AI Navigate

Evidence-based Distributional Alignment for Large Language Models

arXiv cs.LG / 3/17/2026

📰 NewsModels & Research

Key Points

  • Evi-DA is an evidence-based alignment method for LLMs that predicts how a target population would distribute responses across multiple-choice options instead of collapsing disagreement into a single consensus.
  • It addresses instability under domain and cultural shift by retrieving World Values Survey items, predicting a Welzel value signature for each option, and inferring country-conditioned distributions in a structured format.
  • The approach uses a two-stage reinforcement learning training pipeline that optimizes survey-derived rewards to improve intermediate value predictions, faithful final distributions, well-formed outputs, and reduced cultural bias.
  • Empirical results show Jensen-Shannon divergence reductions relative to strong baselines, with average relative improvements up to 44% across in-domain and out-of-domain benchmarks on multiple open-source backbones.

Abstract

Distributional alignment enables large language models (LLMs) to predict how a target population distributes its responses across answer options, rather than collapsing disagreement into a single consensus answer.

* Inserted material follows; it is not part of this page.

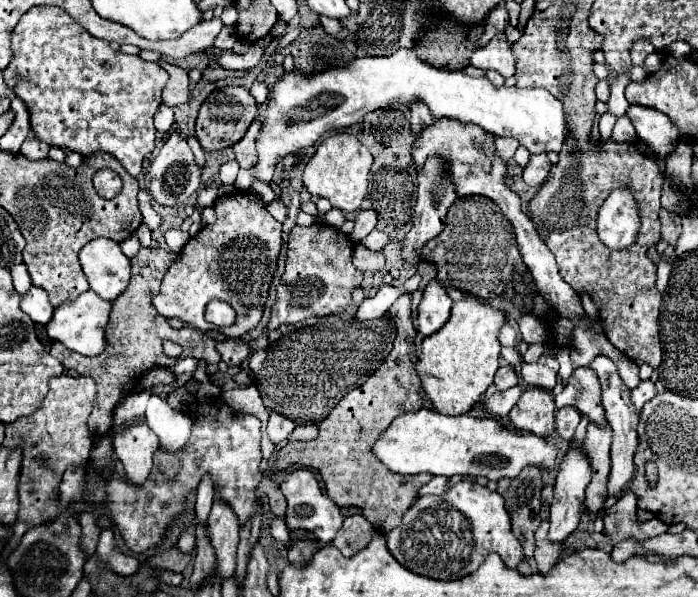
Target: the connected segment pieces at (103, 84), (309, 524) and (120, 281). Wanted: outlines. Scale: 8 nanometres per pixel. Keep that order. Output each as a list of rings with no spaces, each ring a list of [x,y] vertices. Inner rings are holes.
[[[36,6],[26,12],[12,32],[12,48],[14,58],[4,70],[4,80],[8,88],[26,102],[36,138],[82,156],[90,156],[98,150],[110,152],[128,174],[136,178],[142,170],[144,156],[156,148],[154,114],[162,104],[162,88],[168,82],[166,70],[162,70],[158,62],[146,62],[140,56],[112,50],[106,40],[90,36],[80,22],[58,6]]]
[[[298,468],[298,470],[290,472],[290,474],[286,474],[280,488],[282,488],[282,494],[288,500],[284,520],[286,520],[286,526],[288,526],[290,532],[294,532],[294,530],[310,530],[310,532],[314,532],[314,536],[320,542],[330,542],[336,536],[336,532],[342,526],[344,518],[340,514],[340,508],[334,502],[330,502],[330,498],[322,492],[318,480],[314,478],[314,474],[310,470]]]
[[[98,238],[80,250],[82,272],[90,288],[112,302],[122,294],[130,280],[130,260],[122,254],[120,244],[110,238]]]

However, existing LLM-based distribution prediction is often unstable and degrades under cultural and domain shift. Token score-based estimates can change with minor option wording or formatting, response sampling-based estimates are expensive and sensitive to prompts and decoding settings, and directly generated distributions are frequently miscalibrated. We propose Evi-DA, an evidence-based alignment technique that improves the fidelity and robustness of LLM-based distribution estimation under domain and cultural shift. Given a target country and a multiple-choice question, Evi-DA retrieves related World Values Survey items and their answer distributions, predicts a coarse Welzel value signature for each option, and infers the country-conditioned answer distribution in a structured format. We train the LLMs using a two-stage pipeline, where reinforcement learning optimizes survey-derived rewards that encourage accurate intermediate value predictions, faithful final distributions, well-formed structured outputs, and reduced cultural bias. Across in-domain and out-of-domain benchmarks and multiple open-source backbones, Evi-DA reduces Jensen-Shannon divergence between predicted and gold distributions relative to strong baselines, with average relative improvements of up to 44%.